127. Selon la jurisprudence de la Cour, un requérant ne peut obtenir le remboursement de ses frais et dépens que dans la mesure où se trouvent établis leur réalité, leur nécessité et le caractère raisonnable de leur taux. En l’espèce, compte tenu des documents dont elle dispose et de sa jurisprudence, elle estime raisonnable la somme de 4 000 EUR pour la procédure devant la Cour et l’accorde à la requérante.
C. Intérêts moratoires
128. La Cour juge approprié de calquer le taux des intérêts moratoires sur le taux d’intérêt de la facilité de prêt marginal de la Banque centrale européenne majoré de trois points de pourcentage.

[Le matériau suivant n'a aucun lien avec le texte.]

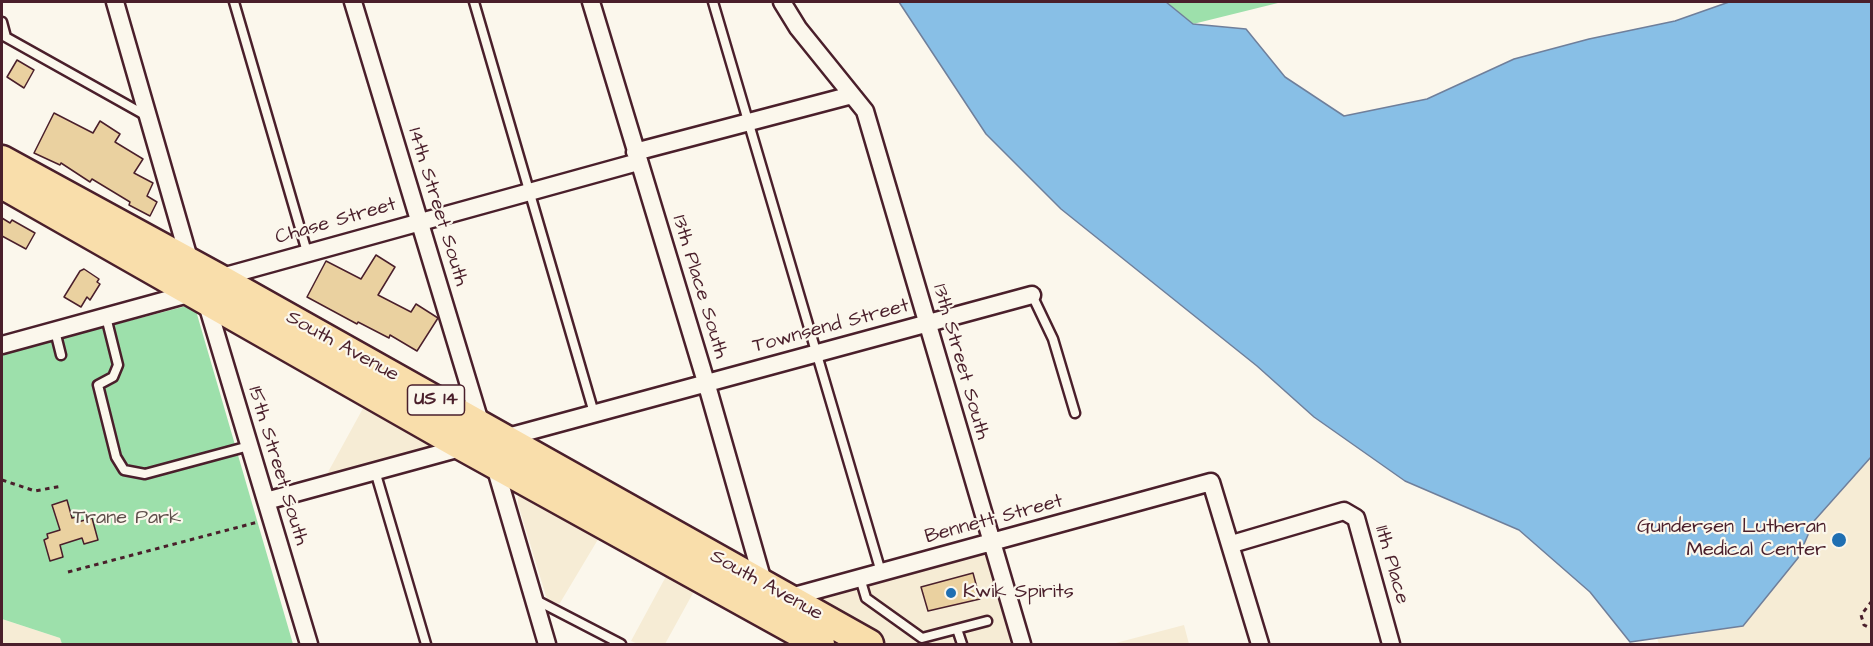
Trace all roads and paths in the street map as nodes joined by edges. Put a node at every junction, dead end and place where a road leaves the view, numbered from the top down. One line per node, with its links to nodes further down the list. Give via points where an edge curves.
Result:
1 (115, 2): 11 (street)
2 (234, 2): 18 (lane)
3 (352, 2): 17 (street, 14th Street South)
4 (474, 2): 16 (lane)
5 (591, 2): 13 (street, 13th Place South)
6 (713, 2): 12 (lane)
7 (782, 2): 10 (street, 13th Street South)
8 (2, 22): 9 (lane)
9 (4, 36): 11 (lane)
10 (852, 95): 12 (street, Chase Street); 23 (street, 13th Street South, via 865,111)
11 (148, 116): 19 (street)
12 (748, 123): 13 (street, Chase Street); 26 (lane)
13 (637, 157): 16 (street, Chase Street); 28 (street, 13th Place South)
14 (2, 160): 19 (highway, South Avenue / US 14)
15 (2, 184): 20 (highway, South Avenue / US 14)
16 (530, 192): 17 (street, Chase Street); 29 (lane)
17 (419, 221): 18 (street, Chase Street); 31 (street, 14th Street South)
18 (307, 252): 20 (street, Chase Street)
19 (190, 262): 20 (highway, South Avenue / US 14)
20 (206, 290): 22 (street, Chase Street); 31 (highway, South Avenue / US 14); 32 (street, 15th Street South)
21 (1032, 295): 23 (street, Townsend Street); 30 (lane, via 1053,339)
22 (106, 317): 24 (street, Chase Street); 32 (lane, via 118,365 113,377 98,385 116,456 124,470 145,474)
23 (927, 322): 26 (street, Townsend Street); 38 (street, 13th Street South)
24 (55, 331): 25 (street, Chase Street); 27 (lane)
25 (2, 345)
26 (816, 353): 28 (street, Townsend Street); 41 (lane)
27 (61, 355)
28 (706, 382): 29 (street, Townsend Street); 45 (street, 13th Place South)
29 (594, 413): 31 (street, Townsend Street)
30 (1075, 413)
31 (486, 443): 33 (street, Townsend Street); 43 (street, 14th Street South); 45 (highway, South Avenue / US 14)
32 (249, 446): 36 (street, 15th Street South)
33 (375, 471): 36 (street, Townsend Street); 50 (lane)
34 (2, 480): 35 (path, via 35,491)
35 (62, 486)
36 (266, 501): 37 (street, 15th Street South)
37 (271, 518): 40 (path); 49 (street, 15th Street South)
38 (991, 543): 39 (street, Bennett Street, via 1211,482); 41 (street, Bennett Street); 56 (street, 13th Street South)
39 (1232, 544): 57 (street); 58 (street, 11th Place, via 1344,511 1356,518)
40 (68, 572)
41 (881, 572): 42 (street, Bennett Street)
42 (860, 578): 45 (street, Bennett Street); 47 (lane, via 866,598 922,638)
43 (532, 598): 51 (street, 14th Street South); 52 (lane)
44 (1872, 602): 48 (path, via 1861,615 1864,625)
45 (778, 612): 53 (highway, South Avenue / US 14); 54 (highway, South Avenue / US 14)
46 (987, 621): 47 (lane)
47 (957, 629): 55 (lane)
48 (1872, 629)
49 (309, 645)
50 (426, 645)
51 (546, 645)
52 (621, 645)
53 (820, 645)
54 (869, 645)
55 (962, 645)
56 (1022, 645)
57 (1260, 645)
58 (1391, 645)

PAR CES MOTIFS, LA COUR, À L’UNANIMITÉ,
1. Déclare recevables les griefs tirés de l’article 3 de la Convention ainsi que de l’article 14 de la Convention combiné avec l’article 3 et irrecevable le grief tiré de l’article 6 de la Convention ;
2. Dit, qu’il y a eu violation de l’article 3 de la Convention ainsi que de l’article 14 de la Convention combiné avec l’article 3 ;
3. Dit,
a) que l’État défendeur doit verser à la requérante, dans les trois mois à compter du jour où l’arrêt sera devenu définitif conformément à l’article 44 § 2 de la Convention, les sommes suivantes, à convertir dans la monnaie de l’État défendeur, au taux applicable à la date du règlement :
i) 19 500 EUR (dix-neuf mille cinq cents euros), plus tout montant pouvant être dû à titre d’impôt, pour dommage moral ;
ii) 4 000 EUR (quatre mille euros), plus tout montant pouvant être dû par la requérante à titre d’impôt, pour frais et dépens ;
b) qu’à compter de l’expiration dudit délai et jusqu’au versement, ces montants seront à majorer d’un intérêt simple à un taux égal à celui de la facilité de prêt marginal de la Banque centrale européenne applicable pendant cette période, augmenté de trois points de pourcentage ;
4. Rejette, la demande de satisfaction équitable pour le surplus.
Fait en français, puis communiqué par écrit le 22 mars 2016, en application de l’article 77 §§ 2 et 3 du règlement de la Cour.
Abel CamposJulia Laffranque
Greffier adjointPrésidente
* * *
[1] Convention sur l’élimination de toutes les formes de discrimination à l’égard des femmes.